__Challenge 1__:
How would this sentence from the DNN uncertainty propagation overview read in Spanish: "This approach improves robustness in safety-critical applications such as autonomous navigation and calibrated predictive inference."
__Challenge 2__:
In the DNN uncertainty propagation overview, can you shorten the paragraph beginning "Deep Neural Network (DNN) Uncertainty Propagation refers to" into a brief list of its main facts?
__Challenge 3__:
Can you continue the DNN uncertainty propagation overview from the end of its last paragraph?

__Document text__:
+++
DNN Uncertainty Propagation Overview

Updated 28 January 2026

DNN Uncertainty Propagation is the systematic quantification and transformation of input, model, and output uncertainties in deep neural networks.
It employs analytical, moment-matching, sampling, and hybrid methods to approximate uncertainty distributions efficiently.
This approach improves robustness in safety-critical applications such as autonomous navigation and calibrated predictive inference.

Deep Neural Network (DNN) Uncertainty Propagation refers to the systematic modeling, transformation, and quantification of uncertainties—whether originating from the input, parameters, or intrinsic outputs—as they traverse through the hidden layers and computations of a deep neural architecture. This domain is critical for scientific computing, safety-critical systems, autonomous decision-making, and calibrated predictive inference, relying on rigorous mathematical tools from Bayesian inference, dynamical systems, numerical analysis, and optimization.
+++
__Record extracts__:
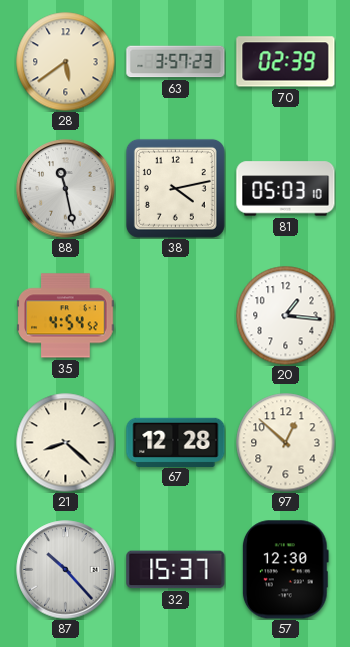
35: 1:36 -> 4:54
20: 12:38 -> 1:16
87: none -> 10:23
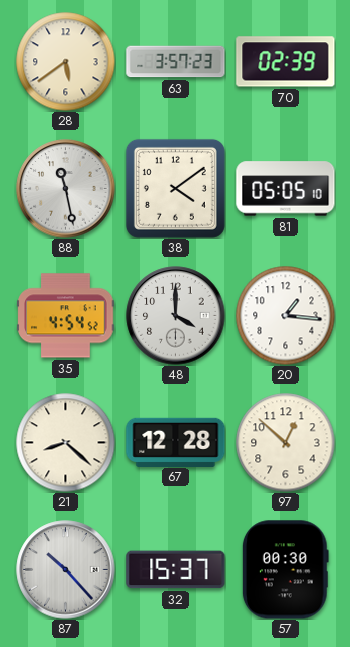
38: 4:13 -> 4:09
81: 05:03 -> 05:05
48: none -> 4:00
57: 12:30 -> 00:30
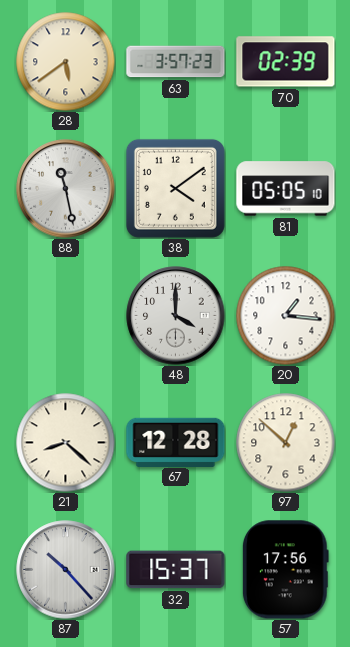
35: 4:54 -> none
57: 00:30 -> 17:56
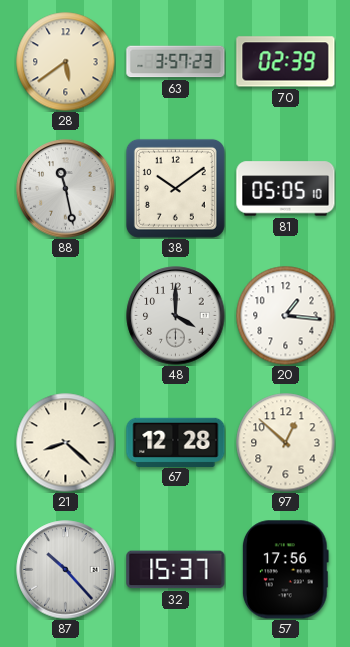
38: 4:09 -> 10:09
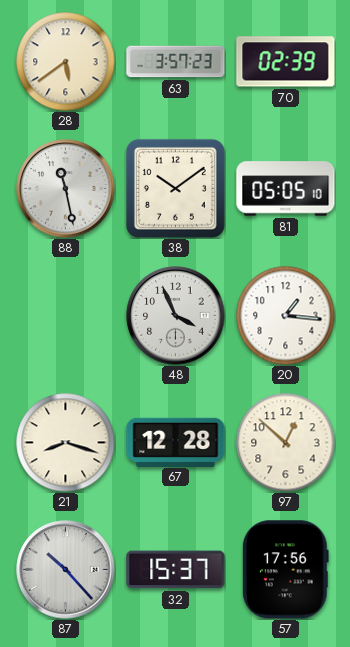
48: 4:00 -> 3:56
21: 8:22 -> 8:18
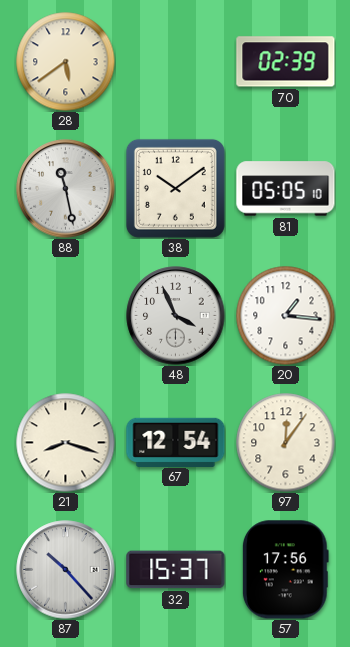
63: 3:57 -> none
67: 12:28 -> 12:54
97: 12:52 -> 12:06
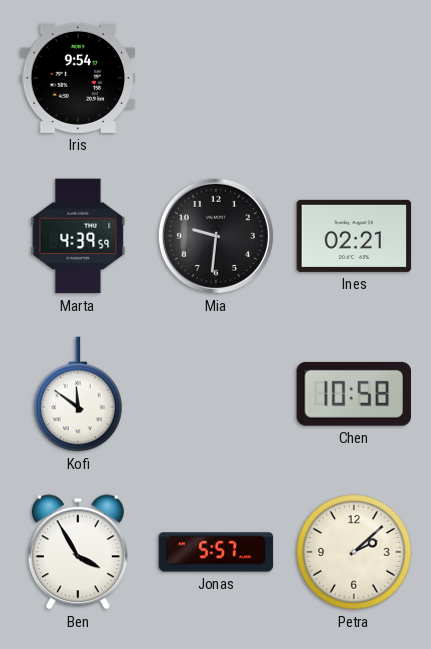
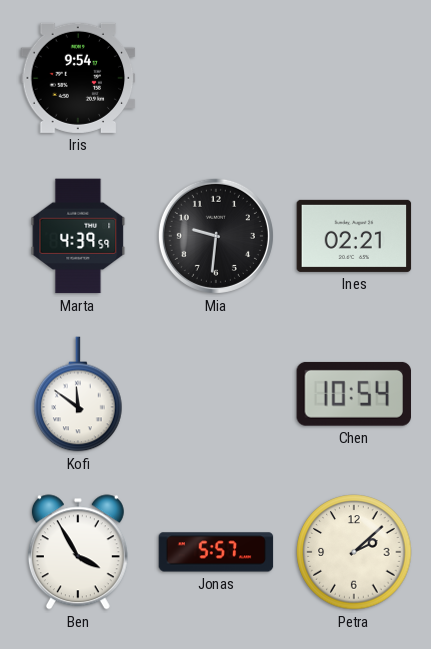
Chen: 10:58 -> 10:54
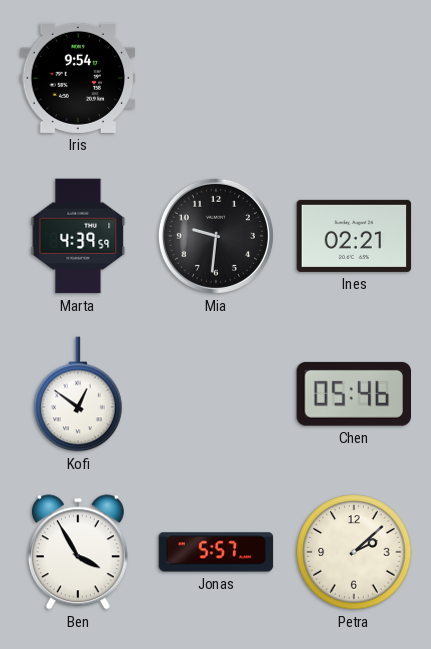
Kofi: 11:51 -> 12:51
Chen: 10:54 -> 05:46
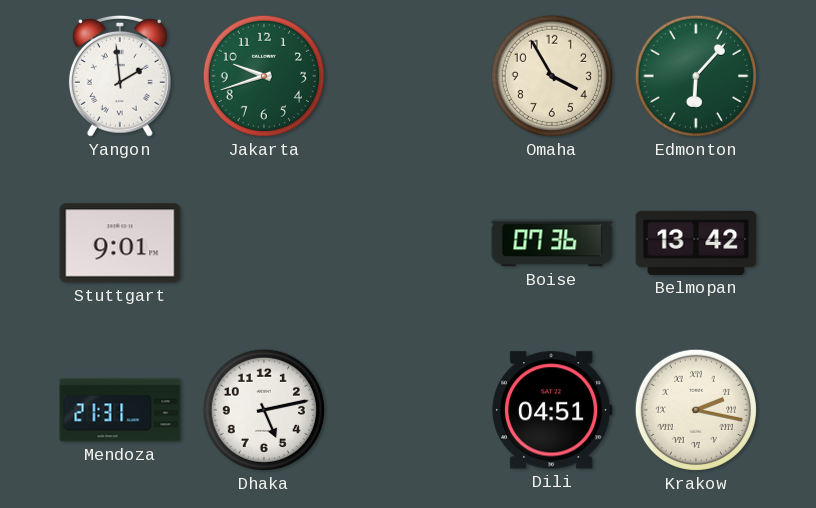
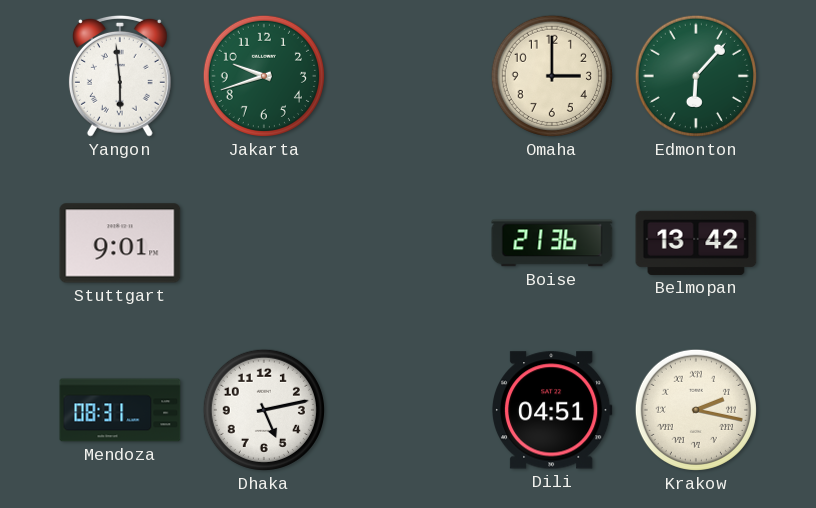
+++
__Task result 1__:
Este enfoque mejora la robustez en aplicaciones críticas para la seguridad, como la navegación autónoma y la inferencia predictiva calibrada.

__Task result 2__:
- DNN uncertainty propagation means systematically modeling, transforming, and quantifying uncertainties as they pass through a deep neural network's hidden layers and computations.
- These uncertainties can come from the input, the parameters, or the outputs themselves.
- The field matters for scientific computing, safety-critical systems, autonomous decision-making, and calibrated predictive inference.
- It draws on Bayesian inference, dynamical systems, numerical analysis, and optimization.

__Task result 3__:
1. Taxonomy and Sources of Uncertainty in DNNs

DNN uncertainties decompose into at least three principal categories: input (aleatoric or data uncertainty), parameter/model (epistemic), and output (predictive/posterior). Input uncertainty refers to the randomness or lack of precision in observed features or input fields, such as sensor noise or measurement variability. Epistemic uncertainty arises from incomplete knowledge of model parameters—manifest in weight posterior distributions in Bayesian neural networks or from finite data regimes. Output or predictive uncertainty synthesizes the propagated effect of all upstream sources on the final classification, regression, or generative outputs.

Uncertainty propagation in DNNs thus addresses two central questions: (i) How does input noise or parameter randomness mathematically transfer through deep nonlinear compositions? and (ii) How can one efficiently approximate, sample, or bound the resulting output distributions for practical evaluation and calibration? Modern approaches are classified according to the source(s) they model and the propagation mechanisms they employ: analytical (moment matching, local linearization, SDEs), sampling (MC/Unscented Transform), interval and set-based, or hybrid optimization techniques.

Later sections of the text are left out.